To evaluate quality and realism of the setup, we store both structured event logs and full interaction transcripts. This lets us combine quantitative analysis with transcript-level qualitative findings. The result is an isolated system where we can control the interaction process while preserving realistic behavior.

Operationally, goals and experiment runs are tracked in PostgreSQL. This data-acquisition phase is the first half of the methodology and is intentionally a disconnected component that feeds the later contributions. The second half uses collected behavioral traces to separate classes (agent vs human) with session-conditioned probability estimates, then injects those estimates into the pricing learner.

Our process follows three stages: (1) observe and vectorize behavioral interactions, (2) learn separability to characterize human versus agent patterns, and (3) use the learned signal to train a defensive policy in a controlled dynamic-pricing simulator.

\begin{figure}[ht]
  \resizebox{\columnwidth}{!}{%
    \input{chapters/loop_figure.tex}
  }
  \caption{Overview of the Dynamic Pricing Tasks.}
\end{figure}

Our web platform (developed in similar spirit to RecSim \parencite{ie_recsim_2019}) gives us a controlled environment where tasks are assigned to human and agentic actors and then executed. Each actor receives a browser-level experiment identifier that may persist across multiple session IDs. We then group by experiment and extract session trajectories using the schema below.

To speak to realism, user interviews reported that the platform architecture mirrored standard booking interfaces and reduced the cognitive load required to learn the system. One participant described the flow as ``intuitive'' and close to a ``normal'' transaction, suggesting observed behavior was primarily driven by pricing treatment rather than interface novelty.

The dynamic pricing mechanism elicited immediate behavioral adjustments. Participants were sensitive to price volatility: sudden boosts triggered urgency and faster booking attempts, while large listing-to-final discrepancies triggered deeper comparison behavior. This is comforting because the controlled setup still produces commercially relevant interaction data.

\subsubsection{Design of Training Factorial Study}

The simulator has multiple configurable factors. We design a multi-factor study across five axes derived from the sweep configurations: (1) RL algorithm (PPO, A2C, DQN, Q-table; 4 levels), (2) contamination ratio sampled at four representative levels between 0.1 and 0.6, (3) robustness radius (3 levels), (4) COI penalty weight at two reference levels, and (5) pricing action granularity (two discretization settings for action levels); giving a grid of 192 configurations. Statistical power for the behavioral comparisons is determined by a two-sample test over per-session divergence scores.
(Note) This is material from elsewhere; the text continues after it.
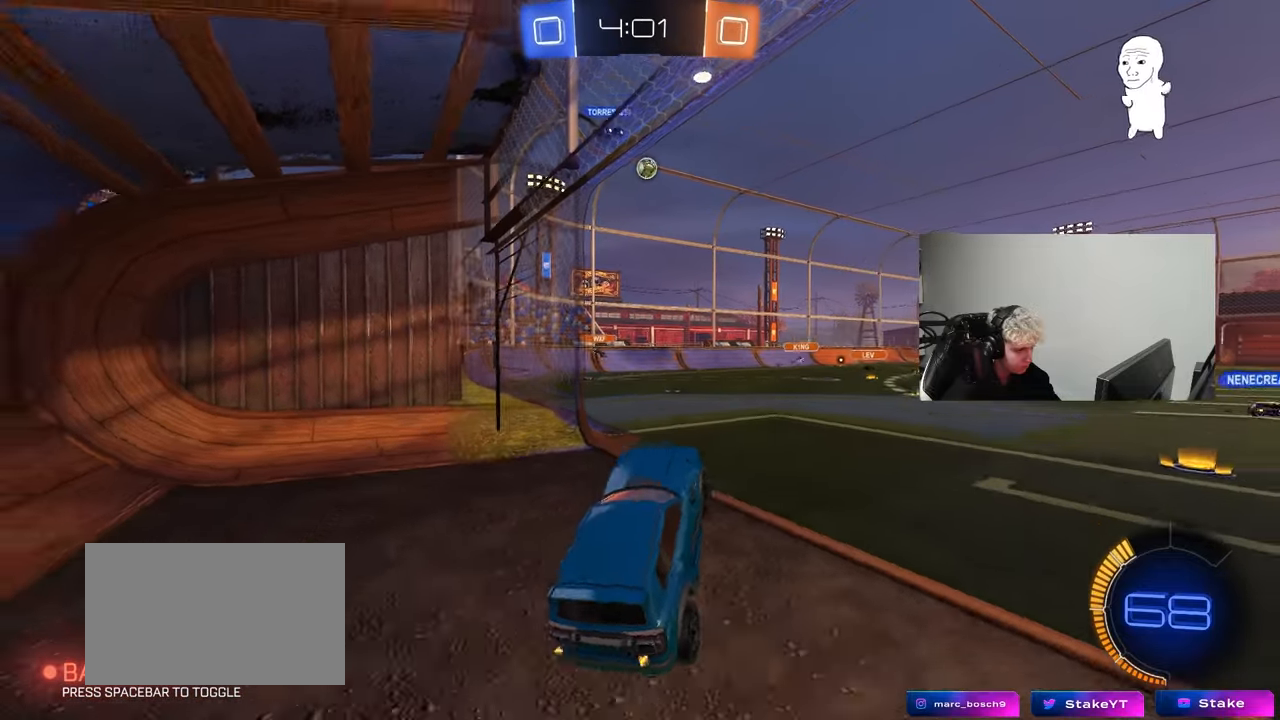
{"keys": ["a", "w"], "mouse": [], "mouse_move": "still", "events": [[117, "mouse_right", "down"], [317, "mouse_right", "up"], [450, "a", "down"]]}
While this scale is generally expensive for reinforcement learning, we execute it on a large TPU cluster to make the sweep tractable.

Our training budget is provisioned through TPU Research Cloud and spans 384 chips across TPU v4, v5e, and v6e generations, with a spot-heavy allocation plus an on-demand reserve. At peak throughput this corresponds to approximately 160 PFLOPS (petaflops, a measure of computational power), which makes repeated seeds, ablations, and sensitivity sweeps feasible within practical wall-clock limits. We allocate v6e capacity to the highest-intensity policy training jobs, use v5e for wider hyperparameter exploration where throughput-per-dollar is favorable, and reserve on-demand v4 capacity for runs that should not be interrupted.

\begin{table}[ht]
\centering
\caption{Compact comparison of TPU generations used in the training stack.}
\label{tab:tpu_specs}
\begin{tabular}{@{}llll@{}}
\toprule
\textbf{Feature} & \textbf{TPU v4} & \textbf{TPU v5e} & \textbf{TPU v6e (Trillium)} \\
\midrule
Peak BF16 per chip (TFLOPS) & 275 & 197 & 918 \\
HBM capacity per chip (GB) & 32 & 16 & 32 \\
HBM bandwidth per chip (GB/s) & 1200 & 819 & 1600 \\
TensorCores per chip & 2 & 1 & 1 \\
Interconnect topology & 3D mesh/torus & 2D torus & 2D torus \\
Max pod size (chips) & 4096 & 256 & 256 \\
\bottomrule
\end{tabular}
\end{table}

\begin{table}[ht]
\centering
\caption{TPU allocation used for the factorial study.}
\label{tab:tpu_allocation}
\begin{tabular}{@{}llll@{}}
\toprule
\textbf{TPU Type} & \textbf{Total Chips} & \textbf{Zone(s)} & \textbf{Provisioning} \\
\midrule
v6e & 128 (64 + 64) & europe-west4-a, us-east1-d & Spot \\
v5e & 128 (64 + 64) & us-central1-a, europe-west4-b & Spot \\
v4 & 64 (32 + 32) & us-central2-b & 32 Spot + 32 On-demand \\
\bottomrule
\end{tabular}
\end{table}

For connections from Madrid, we prioritize the europe-west4 allocation for latency-sensitive runs with the benefit of having the most grouped chips within a single region. This regional grouping is important for the deployment of our Kubernetes cluster which cannot span multiple regions. All sweep metadata, model checkpoints, and reward traces are logged in Weights \& Biases. Hardware specifications are from the official Google Cloud TPU documentation \parencite{noauthor_tpu_2026,noauthor_tpu_2025-1,noauthor_tpu_2025}.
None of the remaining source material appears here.